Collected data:
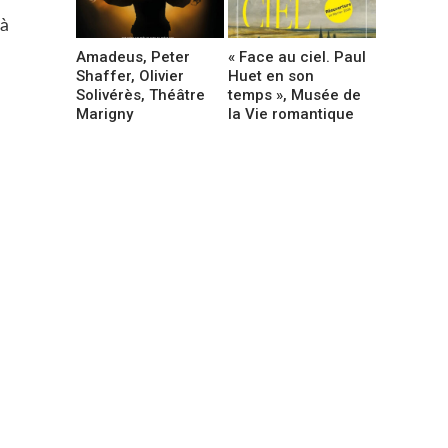
 à
Amadeus, Peter
« Face au ciel. Paul
Shaffer, Olivier
Huet en son
Solivérès, Théâtre
temps », Musée de
Marigny
la Vie romantique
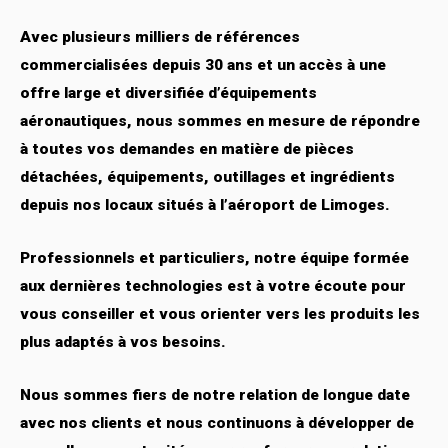
Avec plusieurs milliers de références
commercialisées depuis 30 ans et un accès à une
offre large et diversifiée d’équipements
aéronautiques, nous sommes en mesure de répondre
à toutes vos demandes en matière de pièces
détachées, équipements, outillages et ingrédients
depuis nos locaux situés à l’aéroport de Limoges.
Professionnels et particuliers, notre équipe formée
aux dernières technologies est à votre écoute pour
vous conseiller et vous orienter vers les produits les
plus adaptés à vos besoins.
Nous sommes fiers de notre relation de longue date
avec nos clients et nous continuons à développer de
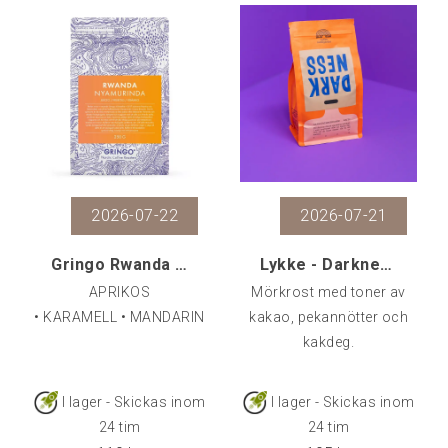
2026-07-22
2026-07-21
Gringo Rwanda Nyamurinda, 250 g
Lykke - Darkness, 500 gr
APRIKOS
Mörkrost med toner av
• KARAMELL • MANDARIN
kakao, pekannötter och
kakdeg.
I lager - Skickas inom
I lager - Skickas inom
24 tim
24 tim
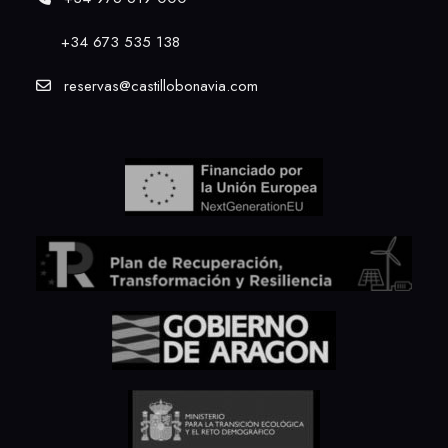
+34
673 535 138
reservas@castillobonavia.com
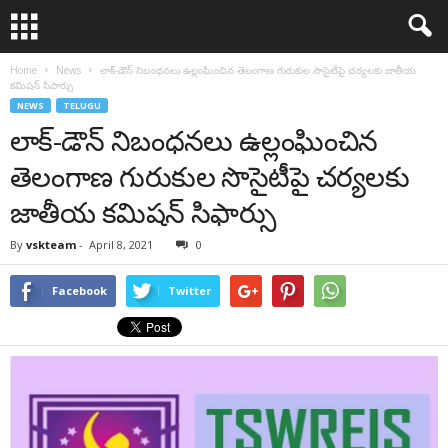
Home
News
లాక్-డౌన్ నిబంధనలు ఉల్లంఘించిన తెలంగాణ గురుకుల సొసైటీపై చర్యలకు జాతీయ
కమిషన్ సిఫార్సు
NEWS
TELUGU
లాక్-డౌన్ నిబంధనలు ఉల్లంఘించిన
తెలంగాణ గురుకుల సొసైటీపై చర్యలకు
జాతీయ కమిషన్ సిఫార్సు
By
vskteam
-
April 8, 2021
0
Facebook
Twitter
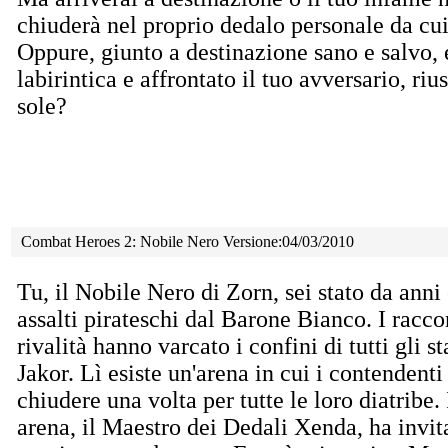
chiuderà nel proprio dedalo personale da cui
Oppure, giunto a destinazione sano e salvo, 
labirintica e affrontato il tuo avversario, rius
sole?
Combat Heroes 2: Nobile Nero Versione:04/03/2010
Tu, il Nobile Nero di Zorn, sei stato da anni 
assalti pirateschi dal Barone Bianco. I racco
rivalità hanno varcato i confini di tutti gli st
Jakor. Lì esiste un'arena in cui i contendenti
chiudere una volta per tutte le loro diatribe. 
arena, il Maestro dei Dedali Xenda, ha invita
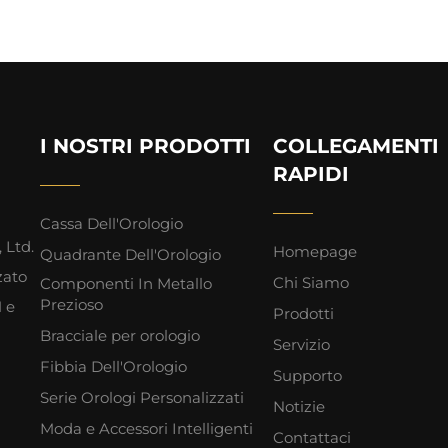
I NOSTRI PRODOTTI
COLLEGAMENTI
RAPIDI
Cassa Dell'Orologio
 Ltd.
Homepage
Quadrante Dell'Orologio
zato
Chi Siamo
Componenti In Metallo
Prezioso
 e
Prodotti
Bracciale per orologio
Servizio
Fibbia Dell'Orologio
Supporto
Serie Orologi Personalizzati
Notizie
Moda e Accessori Intelligenti
Contattaci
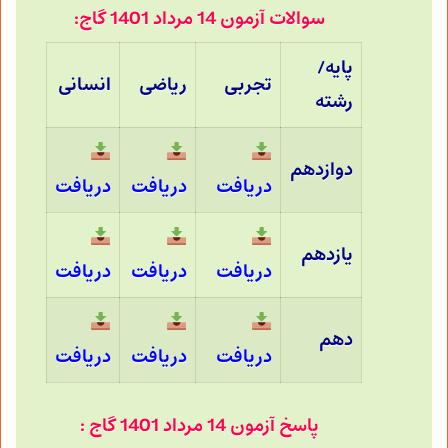
سوالات آزمون 14 مرداد 1401 گاج:
پایه/
تجربی
ریاضی
انسانی
رشته
دوازدهم
دریافت
دریافت
دریافت
یازدهم
دریافت
دریافت
دریافت
دهم
دریافت
دریافت
دریافت
پاسخ آزمون 14 مرداد 1401 گاج :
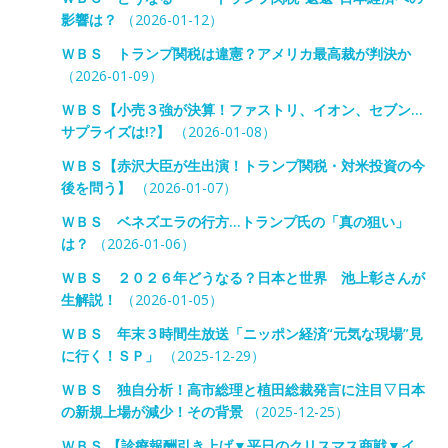
影響は？
（2026-01-12）
ＷＢＳ トランプ関税は違憲？アメリカ最高裁が判決か
（2026-01-09）
ＷＢＳ【小売３強が決算！ファストリ、イオン、セブン…
サプライズは!?】
（2026-01-08）
ＷＢＳ【赤沢大臣が生出演！トランプ関税・対米投資の今
後を問う】
（2026-01-07）
ＷＢＳ ベネズエラの行方…トランプ氏の「真の狙い」
は？
（2026-01-06）
ＷＢＳ ２０２６年どうなる？日本と世界 池上彰さんが
生解説！
（2026-01-05）
ＷＢＳ 年末３時間生放送「ニッポン経済“元気な現場”見
に行く！ＳＰ」
（2025-12-29）
ＷＢＳ 独自分析！高市総理と植田総裁発言に注目▽日本
の新規上場が減少！その背景
（2025-12-25）
ＷＢＳ 【診療報酬引き上げ▼平日のクリスマス商戦▼イ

* What is needed
The entries above should be written out in full, and any picture in them left out.

* Result
 à
Amadeus, Peter
« Face au ciel. Paul
Shaffer, Olivier
Huet en son
Solivérès, Théâtre
temps », Musée de
Marigny
la Vie romantique
Avec plusieurs milliers de références
commercialisées depuis 30 ans et un accès à une
offre large et diversifiée d’équipements
aéronautiques, nous sommes en mesure de répondre
à toutes vos demandes en matière de pièces
détachées, équipements, outillages et ingrédients
depuis nos locaux situés à l’aéroport de Limoges.
Professionnels et particuliers, notre équipe formée
aux dernières technologies est à votre écoute pour
vous conseiller et vous orienter vers les produits les
plus adaptés à vos besoins.
Nous sommes fiers de notre relation de longue date
avec nos clients et nous continuons à développer de
2026-07-22
2026-07-21
Gringo Rwanda Nyamurinda, 250 g
Lykke - Darkness, 500 gr
APRIKOS
Mörkrost med toner av
• KARAMELL • MANDARIN
kakao, pekannötter och
kakdeg.
I lager - Skickas inom
I lager - Skickas inom
24 tim
24 tim
+34
673 535 138
reservas@castillobonavia.com
Home
News
లాక్-డౌన్ నిబంధనలు ఉల్లంఘించిన తెలంగాణ గురుకుల సొసైటీపై చర్యలకు జాతీయ
కమిషన్ సిఫార్సు
NEWS
TELUGU
లాక్-డౌన్ నిబంధనలు ఉల్లంఘించిన
తెలంగాణ గురుకుల సొసైటీపై చర్యలకు
జాతీయ కమిషన్ సిఫార్సు
By
vskteam
-
April 8, 2021
0
Facebook
Twitter
chiuderà nel proprio dedalo personale da cui
Oppure, giunto a destinazione sano e salvo, 
labirintica e affrontato il tuo avversario, rius
sole?
Combat Heroes 2: Nobile Nero Versione:04/03/2010
Tu, il Nobile Nero di Zorn, sei stato da anni 
assalti pirateschi dal Barone Bianco. I racco
rivalità hanno varcato i confini di tutti gli st
Jakor. Lì esiste un'arena in cui i contendenti
chiudere una volta per tutte le loro diatribe. 
arena, il Maestro dei Dedali Xenda, ha invita
I NOSTRI PRODOTTI
COLLEGAMENTI
RAPIDI
Cassa Dell'Orologio
 Ltd.
Homepage
Quadrante Dell'Orologio
zato
Chi Siamo
Componenti In Metallo
Prezioso
 e
Prodotti
Bracciale per orologio
Servizio
Fibbia Dell'Orologio
Supporto
Serie Orologi Personalizzati
Notizie
Moda e Accessori Intelligenti
Contattaci
سوالات آزمون 14 مرداد 1401 گاج:
پایه/
تجربی
ریاضی
انسانی
رشته
دوازدهم
دریافت
دریافت
دریافت
یازدهم
دریافت
دریافت
دریافت
دهم
دریافت
دریافت
دریافت
پاسخ آزمون 14 مرداد 1401 گاج :
影響は？
（2026-01-12）
ＷＢＳ トランプ関税は違憲？アメリカ最高裁が判決か
（2026-01-09）
ＷＢＳ【小売３強が決算！ファストリ、イオン、セブン…
サプライズは!?】
（2026-01-08）
ＷＢＳ【赤沢大臣が生出演！トランプ関税・対米投資の今
後を問う】
（2026-01-07）
ＷＢＳ ベネズエラの行方…トランプ氏の「真の狙い」
は？
（2026-01-06）
ＷＢＳ ２０２６年どうなる？日本と世界 池上彰さんが
生解説！
（2026-01-05）
ＷＢＳ 年末３時間生放送「ニッポン経済“元気な現場”見
に行く！ＳＰ」
（2025-12-29）
ＷＢＳ 独自分析！高市総理と植田総裁発言に注目▽日本
の新規上場が減少！その背景
（2025-12-25）
ＷＢＳ 【診療報酬引き上げ▼平日のクリスマス商戦▼イ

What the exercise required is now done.